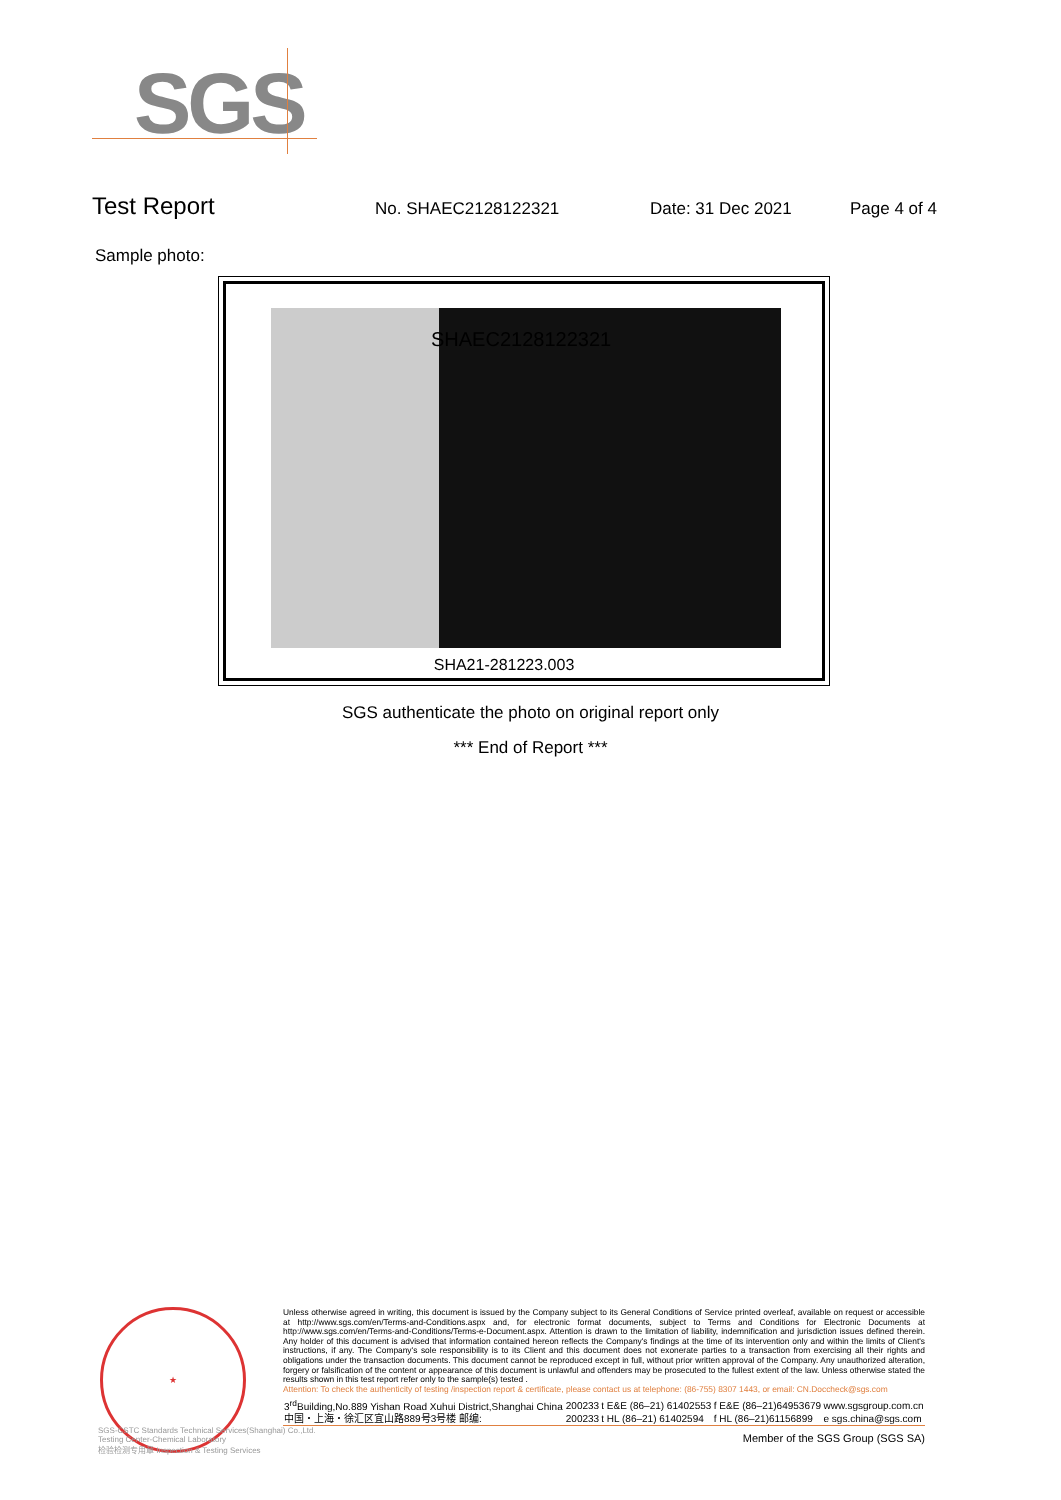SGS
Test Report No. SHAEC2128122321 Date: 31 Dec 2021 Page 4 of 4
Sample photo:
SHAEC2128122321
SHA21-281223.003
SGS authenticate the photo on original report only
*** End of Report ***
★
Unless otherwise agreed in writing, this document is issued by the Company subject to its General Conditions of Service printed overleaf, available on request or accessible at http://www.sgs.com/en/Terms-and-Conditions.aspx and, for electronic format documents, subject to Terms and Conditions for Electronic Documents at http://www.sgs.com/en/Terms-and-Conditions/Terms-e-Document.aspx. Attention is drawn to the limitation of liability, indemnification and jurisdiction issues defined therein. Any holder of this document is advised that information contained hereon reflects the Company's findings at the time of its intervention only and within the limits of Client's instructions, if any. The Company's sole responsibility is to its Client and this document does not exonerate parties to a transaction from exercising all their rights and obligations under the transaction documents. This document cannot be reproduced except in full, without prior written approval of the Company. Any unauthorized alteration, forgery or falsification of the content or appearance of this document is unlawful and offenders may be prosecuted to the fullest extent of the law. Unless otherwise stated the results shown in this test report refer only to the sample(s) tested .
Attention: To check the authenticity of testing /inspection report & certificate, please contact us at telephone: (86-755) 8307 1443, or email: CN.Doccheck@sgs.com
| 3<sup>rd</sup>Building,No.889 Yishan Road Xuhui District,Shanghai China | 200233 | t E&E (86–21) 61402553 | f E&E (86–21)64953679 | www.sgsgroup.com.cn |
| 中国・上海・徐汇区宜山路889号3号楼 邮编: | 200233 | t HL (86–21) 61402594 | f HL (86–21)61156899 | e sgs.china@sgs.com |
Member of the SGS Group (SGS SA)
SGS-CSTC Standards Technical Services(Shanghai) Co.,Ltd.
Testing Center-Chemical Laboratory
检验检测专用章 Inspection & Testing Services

========================================================================

Everything in the records must be transcribed exactly, except the pictures, which are left out.

Task output:
SGS
Test Report No. SHAEC2128122321 Date: 31 Dec 2021 Page 4 of 4
Sample photo:
SHAEC2128122321
SHA21-281223.003
SGS authenticate the photo on original report only
*** End of Report ***
★
Unless otherwise agreed in writing, this document is issued by the Company subject to its General Conditions of Service printed overleaf, available on request or accessible at http://www.sgs.com/en/Terms-and-Conditions.aspx and, for electronic format documents, subject to Terms and Conditions for Electronic Documents at http://www.sgs.com/en/Terms-and-Conditions/Terms-e-Document.aspx. Attention is drawn to the limitation of liability, indemnification and jurisdiction issues defined therein. Any holder of this document is advised that information contained hereon reflects the Company's findings at the time of its intervention only and within the limits of Client's instructions, if any. The Company's sole responsibility is to its Client and this document does not exonerate parties to a transaction from exercising all their rights and obligations under the transaction documents. This document cannot be reproduced except in full, without prior written approval of the Company. Any unauthorized alteration, forgery or falsification of the content or appearance of this document is unlawful and offenders may be prosecuted to the fullest extent of the law. Unless otherwise stated the results shown in this test report refer only to the sample(s) tested .
Attention: To check the authenticity of testing /inspection report & certificate, please contact us at telephone: (86-755) 8307 1443, or email: CN.Doccheck@sgs.com
| 3<sup>rd</sup>Building,No.889 Yishan Road Xuhui District,Shanghai China | 200233 | t E&E (86–21) 61402553 | f E&E (86–21)64953679 | www.sgsgroup.com.cn |
| 中国・上海・徐汇区宜山路889号3号楼 邮编: | 200233 | t HL (86–21) 61402594 | f HL (86–21)61156899 | e sgs.china@sgs.com |
Member of the SGS Group (SGS SA)
SGS-CSTC Standards Technical Services(Shanghai) Co.,Ltd.
Testing Center-Chemical Laboratory
检验检测专用章 Inspection & Testing Services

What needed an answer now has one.